__原文__
-=-=-=-=-

以上说的都是农村和农业,没有涉及工商业。实际上,工商业的财富更集中,敲诈勒索起来也比较省事,而官场与乡绅联系密切,与工商业的联系却弱得多,敲诈起来的内部阻力也小得多。所以,在农村发生危机的时候,工商业的失业大军也出现了。据统计,在山东临清,73家布店中的45家,33家绸缎店中的21家,都于17世纪初被迫倒闭关门。北京门头沟的矿工曾在1603年进城示威。苏州、松江、杭州、北京和所有重要的手工业中心,几乎每年都出现市民暴动。(15)工商业对税率和腐败的反应比农业敏锐得多,农民以肚子的忍耐程度为底线,工商业没了利润便要破产。工商业的崩溃导致农产品市场萎缩,又会加剧农村的危机。这方面的内容讲起来另是一大篇文章,在此暂且从略。

-=-=-=-=-

__提取信息__
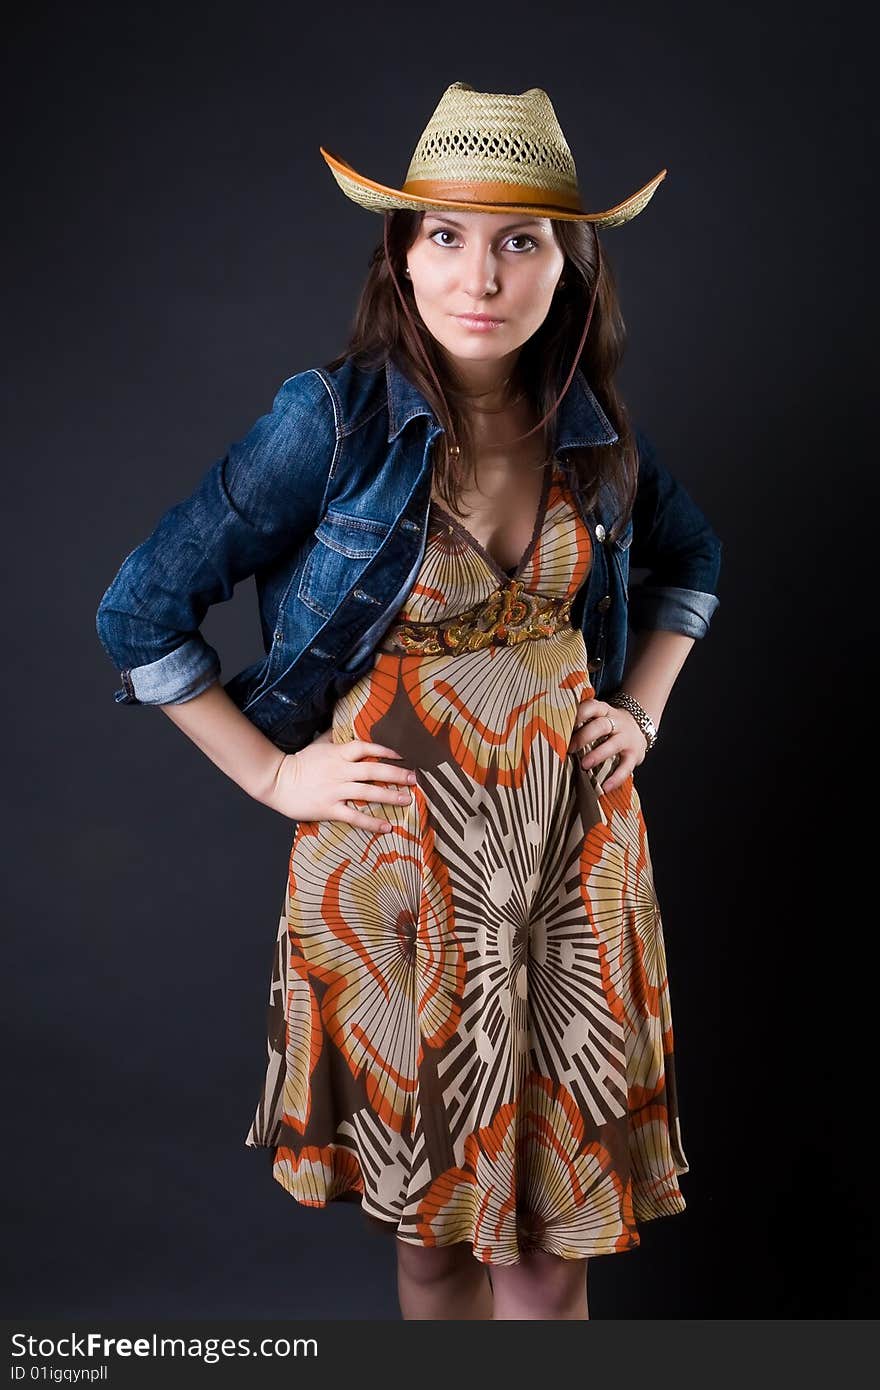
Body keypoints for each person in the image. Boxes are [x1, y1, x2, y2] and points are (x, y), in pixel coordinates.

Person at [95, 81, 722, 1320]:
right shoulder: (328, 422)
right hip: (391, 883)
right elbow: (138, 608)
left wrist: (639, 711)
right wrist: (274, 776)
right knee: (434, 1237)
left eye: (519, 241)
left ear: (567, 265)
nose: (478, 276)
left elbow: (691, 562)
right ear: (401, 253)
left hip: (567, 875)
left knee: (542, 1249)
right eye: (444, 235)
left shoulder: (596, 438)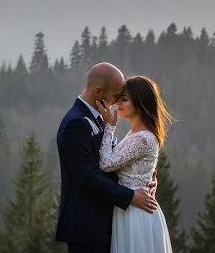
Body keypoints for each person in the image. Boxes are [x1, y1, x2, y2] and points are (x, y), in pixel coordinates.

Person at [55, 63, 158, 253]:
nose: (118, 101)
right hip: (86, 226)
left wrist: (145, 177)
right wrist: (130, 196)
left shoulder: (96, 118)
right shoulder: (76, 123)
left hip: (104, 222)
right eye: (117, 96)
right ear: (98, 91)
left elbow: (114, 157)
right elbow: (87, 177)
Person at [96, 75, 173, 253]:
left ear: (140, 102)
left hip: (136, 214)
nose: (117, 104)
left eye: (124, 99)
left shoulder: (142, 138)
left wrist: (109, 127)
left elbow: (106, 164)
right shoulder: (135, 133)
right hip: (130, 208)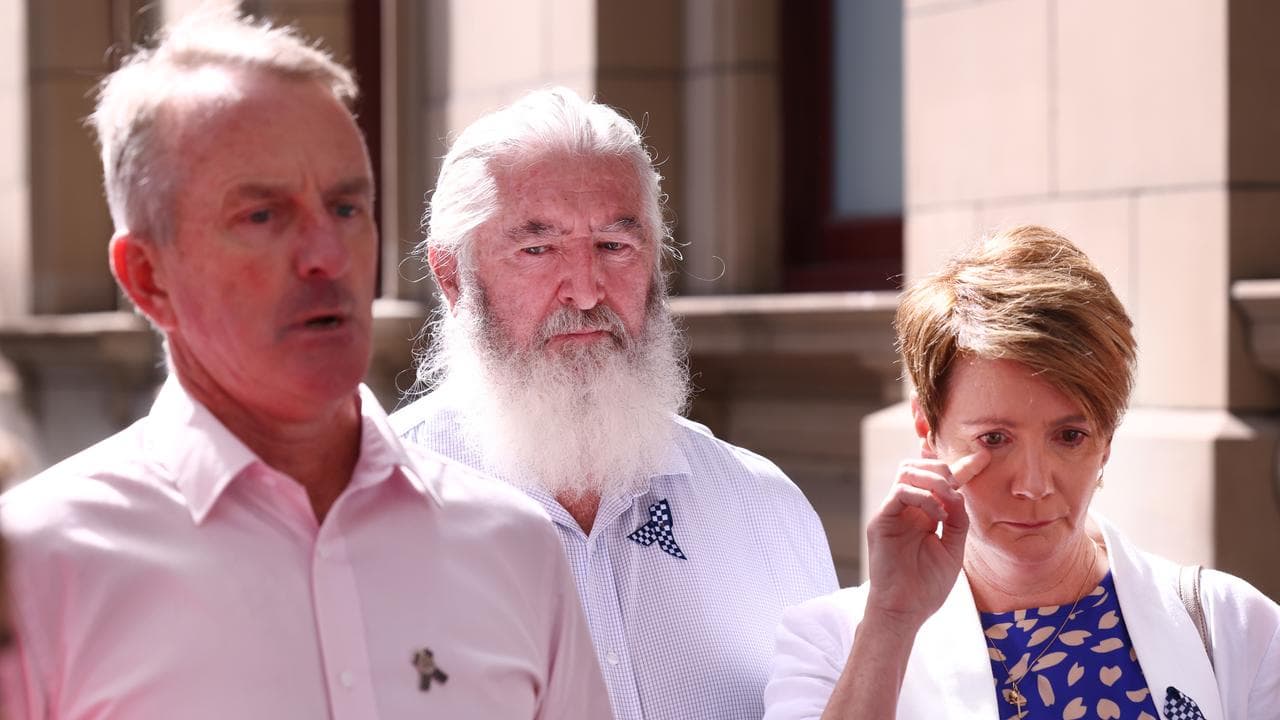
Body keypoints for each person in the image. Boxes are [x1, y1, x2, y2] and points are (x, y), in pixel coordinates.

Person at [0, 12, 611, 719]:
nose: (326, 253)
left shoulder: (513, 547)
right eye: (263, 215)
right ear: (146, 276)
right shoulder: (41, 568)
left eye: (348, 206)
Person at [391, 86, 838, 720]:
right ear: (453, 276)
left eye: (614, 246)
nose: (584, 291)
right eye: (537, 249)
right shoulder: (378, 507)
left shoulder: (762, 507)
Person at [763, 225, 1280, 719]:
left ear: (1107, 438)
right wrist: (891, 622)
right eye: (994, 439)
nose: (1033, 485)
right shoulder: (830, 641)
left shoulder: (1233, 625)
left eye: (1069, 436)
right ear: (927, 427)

-=-=-=-=-

__任务要求__
根据原文,山东临清的33家绸缎店中有多少家于17世纪初被迫倒闭?

__练习答案__
21家。